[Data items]
· · · ·
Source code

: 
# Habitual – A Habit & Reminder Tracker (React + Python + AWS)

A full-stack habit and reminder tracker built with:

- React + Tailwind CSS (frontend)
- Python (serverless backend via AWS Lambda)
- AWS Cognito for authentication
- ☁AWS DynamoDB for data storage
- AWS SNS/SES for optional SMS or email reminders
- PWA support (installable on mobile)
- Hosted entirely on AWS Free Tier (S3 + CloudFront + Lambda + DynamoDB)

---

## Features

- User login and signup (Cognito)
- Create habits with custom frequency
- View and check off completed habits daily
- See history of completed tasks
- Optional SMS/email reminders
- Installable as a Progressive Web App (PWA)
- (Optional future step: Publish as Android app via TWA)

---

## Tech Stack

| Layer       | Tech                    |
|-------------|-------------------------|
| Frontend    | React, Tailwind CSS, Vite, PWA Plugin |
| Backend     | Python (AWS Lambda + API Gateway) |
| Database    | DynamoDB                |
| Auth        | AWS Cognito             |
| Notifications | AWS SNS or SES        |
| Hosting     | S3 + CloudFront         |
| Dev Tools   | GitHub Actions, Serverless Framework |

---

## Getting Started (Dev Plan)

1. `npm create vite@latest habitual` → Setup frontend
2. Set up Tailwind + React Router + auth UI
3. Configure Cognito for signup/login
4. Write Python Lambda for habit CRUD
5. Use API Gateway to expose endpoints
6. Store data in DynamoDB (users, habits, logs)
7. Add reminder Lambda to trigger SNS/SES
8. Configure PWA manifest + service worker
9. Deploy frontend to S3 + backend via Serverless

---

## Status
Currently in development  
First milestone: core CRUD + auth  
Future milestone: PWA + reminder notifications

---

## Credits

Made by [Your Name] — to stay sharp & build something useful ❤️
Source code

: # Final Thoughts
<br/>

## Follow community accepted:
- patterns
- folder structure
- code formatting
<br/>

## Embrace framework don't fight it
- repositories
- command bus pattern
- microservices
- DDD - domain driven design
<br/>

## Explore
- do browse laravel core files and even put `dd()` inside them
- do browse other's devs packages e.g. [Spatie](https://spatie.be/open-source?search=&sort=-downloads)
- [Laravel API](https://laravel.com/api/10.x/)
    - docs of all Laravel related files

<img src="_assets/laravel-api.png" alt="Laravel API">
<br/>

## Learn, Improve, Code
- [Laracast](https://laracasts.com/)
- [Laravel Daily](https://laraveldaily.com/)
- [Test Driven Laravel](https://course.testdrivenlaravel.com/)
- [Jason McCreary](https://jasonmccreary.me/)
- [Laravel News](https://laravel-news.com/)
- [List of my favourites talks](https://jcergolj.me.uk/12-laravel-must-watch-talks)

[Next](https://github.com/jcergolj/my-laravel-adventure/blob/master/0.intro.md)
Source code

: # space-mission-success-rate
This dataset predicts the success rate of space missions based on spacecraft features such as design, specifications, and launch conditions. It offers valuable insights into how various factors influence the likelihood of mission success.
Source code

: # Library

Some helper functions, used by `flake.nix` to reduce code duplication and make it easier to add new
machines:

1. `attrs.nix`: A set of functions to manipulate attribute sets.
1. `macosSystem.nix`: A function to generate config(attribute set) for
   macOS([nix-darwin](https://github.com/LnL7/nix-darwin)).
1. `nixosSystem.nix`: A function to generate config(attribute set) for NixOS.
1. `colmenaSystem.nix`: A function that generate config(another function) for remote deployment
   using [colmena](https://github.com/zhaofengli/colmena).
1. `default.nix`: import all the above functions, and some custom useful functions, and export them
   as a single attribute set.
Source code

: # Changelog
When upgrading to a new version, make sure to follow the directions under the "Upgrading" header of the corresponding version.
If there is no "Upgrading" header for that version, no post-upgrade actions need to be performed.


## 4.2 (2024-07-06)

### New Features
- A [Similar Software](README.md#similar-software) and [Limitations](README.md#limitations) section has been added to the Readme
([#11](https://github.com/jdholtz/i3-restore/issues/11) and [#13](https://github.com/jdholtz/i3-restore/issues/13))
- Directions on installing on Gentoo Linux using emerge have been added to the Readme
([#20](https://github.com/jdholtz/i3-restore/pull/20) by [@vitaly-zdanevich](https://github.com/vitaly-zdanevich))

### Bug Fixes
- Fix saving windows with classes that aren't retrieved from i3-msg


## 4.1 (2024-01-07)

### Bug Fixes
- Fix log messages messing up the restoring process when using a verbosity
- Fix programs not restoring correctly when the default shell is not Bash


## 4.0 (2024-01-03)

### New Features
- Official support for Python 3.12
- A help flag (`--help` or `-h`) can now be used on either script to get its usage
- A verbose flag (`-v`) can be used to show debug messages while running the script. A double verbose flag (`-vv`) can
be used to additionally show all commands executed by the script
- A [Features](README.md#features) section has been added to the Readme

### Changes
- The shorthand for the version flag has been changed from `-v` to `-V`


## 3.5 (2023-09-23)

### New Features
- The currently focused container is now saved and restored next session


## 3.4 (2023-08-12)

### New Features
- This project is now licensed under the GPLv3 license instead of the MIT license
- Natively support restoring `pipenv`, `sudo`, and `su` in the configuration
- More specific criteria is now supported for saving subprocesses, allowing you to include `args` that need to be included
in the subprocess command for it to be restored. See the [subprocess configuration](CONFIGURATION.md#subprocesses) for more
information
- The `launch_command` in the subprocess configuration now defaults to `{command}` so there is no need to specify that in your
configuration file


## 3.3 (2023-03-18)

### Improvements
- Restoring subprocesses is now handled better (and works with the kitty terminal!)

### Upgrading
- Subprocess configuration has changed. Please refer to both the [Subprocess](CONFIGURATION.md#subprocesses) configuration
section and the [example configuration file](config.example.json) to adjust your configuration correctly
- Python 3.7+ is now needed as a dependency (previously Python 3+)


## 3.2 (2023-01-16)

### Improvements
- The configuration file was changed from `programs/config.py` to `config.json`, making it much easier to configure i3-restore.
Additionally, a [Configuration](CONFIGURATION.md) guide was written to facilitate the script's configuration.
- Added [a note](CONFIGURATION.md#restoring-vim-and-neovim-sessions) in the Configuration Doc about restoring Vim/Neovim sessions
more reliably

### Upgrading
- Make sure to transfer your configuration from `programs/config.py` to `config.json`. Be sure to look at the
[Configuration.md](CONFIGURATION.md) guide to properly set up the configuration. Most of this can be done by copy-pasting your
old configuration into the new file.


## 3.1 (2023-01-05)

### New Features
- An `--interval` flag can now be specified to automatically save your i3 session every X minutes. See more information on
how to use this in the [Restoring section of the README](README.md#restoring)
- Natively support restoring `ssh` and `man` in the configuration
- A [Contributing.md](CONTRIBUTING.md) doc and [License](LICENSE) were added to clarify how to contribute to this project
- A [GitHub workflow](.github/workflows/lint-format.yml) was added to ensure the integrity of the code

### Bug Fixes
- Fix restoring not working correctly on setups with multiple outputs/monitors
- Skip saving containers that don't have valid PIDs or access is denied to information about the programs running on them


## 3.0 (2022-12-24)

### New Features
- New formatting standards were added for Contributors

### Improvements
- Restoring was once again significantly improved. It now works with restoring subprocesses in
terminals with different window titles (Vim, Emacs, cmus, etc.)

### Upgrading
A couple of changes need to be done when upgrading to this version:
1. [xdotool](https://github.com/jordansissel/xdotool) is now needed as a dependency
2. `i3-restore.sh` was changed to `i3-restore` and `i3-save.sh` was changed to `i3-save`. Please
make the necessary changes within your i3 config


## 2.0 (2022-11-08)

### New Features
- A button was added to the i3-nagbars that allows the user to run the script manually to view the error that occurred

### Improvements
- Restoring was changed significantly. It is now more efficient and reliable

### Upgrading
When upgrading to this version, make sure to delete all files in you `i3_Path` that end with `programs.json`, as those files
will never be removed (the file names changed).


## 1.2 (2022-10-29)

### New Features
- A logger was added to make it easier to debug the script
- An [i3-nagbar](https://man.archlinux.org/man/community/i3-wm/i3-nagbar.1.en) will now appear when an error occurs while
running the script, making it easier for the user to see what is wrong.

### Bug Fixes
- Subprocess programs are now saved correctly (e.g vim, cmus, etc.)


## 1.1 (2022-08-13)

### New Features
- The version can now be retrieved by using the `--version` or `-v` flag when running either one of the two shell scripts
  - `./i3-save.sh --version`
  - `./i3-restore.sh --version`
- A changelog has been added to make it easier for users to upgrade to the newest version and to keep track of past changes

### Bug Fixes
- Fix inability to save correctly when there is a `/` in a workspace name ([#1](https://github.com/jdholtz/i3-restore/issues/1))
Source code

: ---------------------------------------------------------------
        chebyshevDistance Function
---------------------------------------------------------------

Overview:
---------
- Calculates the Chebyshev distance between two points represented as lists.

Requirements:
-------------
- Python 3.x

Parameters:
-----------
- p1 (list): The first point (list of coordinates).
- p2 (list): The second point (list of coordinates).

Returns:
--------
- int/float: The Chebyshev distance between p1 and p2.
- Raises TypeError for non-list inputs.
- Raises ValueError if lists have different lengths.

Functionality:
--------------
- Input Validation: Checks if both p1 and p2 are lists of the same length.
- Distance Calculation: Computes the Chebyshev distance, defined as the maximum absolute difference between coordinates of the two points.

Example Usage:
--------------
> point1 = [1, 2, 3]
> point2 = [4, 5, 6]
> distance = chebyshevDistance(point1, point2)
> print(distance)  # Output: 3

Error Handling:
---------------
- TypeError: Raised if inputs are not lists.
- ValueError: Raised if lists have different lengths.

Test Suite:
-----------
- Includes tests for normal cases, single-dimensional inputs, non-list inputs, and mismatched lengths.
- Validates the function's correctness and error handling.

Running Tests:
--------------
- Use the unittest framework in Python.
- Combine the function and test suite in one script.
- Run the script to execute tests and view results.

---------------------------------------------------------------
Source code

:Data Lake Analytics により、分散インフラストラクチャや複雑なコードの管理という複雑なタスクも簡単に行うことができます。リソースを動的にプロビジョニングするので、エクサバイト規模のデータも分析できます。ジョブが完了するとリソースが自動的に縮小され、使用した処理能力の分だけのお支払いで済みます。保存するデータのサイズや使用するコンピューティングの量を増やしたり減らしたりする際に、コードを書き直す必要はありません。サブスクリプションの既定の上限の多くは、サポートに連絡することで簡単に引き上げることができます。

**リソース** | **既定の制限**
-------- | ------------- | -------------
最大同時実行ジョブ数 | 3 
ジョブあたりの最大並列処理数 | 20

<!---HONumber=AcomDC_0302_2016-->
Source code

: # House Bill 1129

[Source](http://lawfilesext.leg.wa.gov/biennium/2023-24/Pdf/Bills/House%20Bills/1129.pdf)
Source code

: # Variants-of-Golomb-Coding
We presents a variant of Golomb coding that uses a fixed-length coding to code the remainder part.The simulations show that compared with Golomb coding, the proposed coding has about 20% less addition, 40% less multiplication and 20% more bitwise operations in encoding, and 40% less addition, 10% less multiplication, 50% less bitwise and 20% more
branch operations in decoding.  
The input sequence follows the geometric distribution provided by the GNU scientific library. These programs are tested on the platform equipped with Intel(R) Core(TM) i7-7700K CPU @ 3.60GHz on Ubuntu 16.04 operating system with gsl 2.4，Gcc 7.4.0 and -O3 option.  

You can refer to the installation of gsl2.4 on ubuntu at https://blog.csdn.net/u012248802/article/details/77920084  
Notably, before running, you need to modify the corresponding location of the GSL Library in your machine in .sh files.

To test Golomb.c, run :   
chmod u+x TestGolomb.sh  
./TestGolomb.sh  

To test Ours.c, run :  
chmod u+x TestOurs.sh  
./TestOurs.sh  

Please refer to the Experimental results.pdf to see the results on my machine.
· · · ·
## Your instructions
Search the entries above for the string "between". Copy each line that holds it.

## Answer to this problem
- Calculates the Chebyshev distance between two points represented as lists.
- int/float: The Chebyshev distance between p1 and p2.
- Distance Calculation: Computes the Chebyshev distance, defined as the maximum absolute difference between coordinates of the two points.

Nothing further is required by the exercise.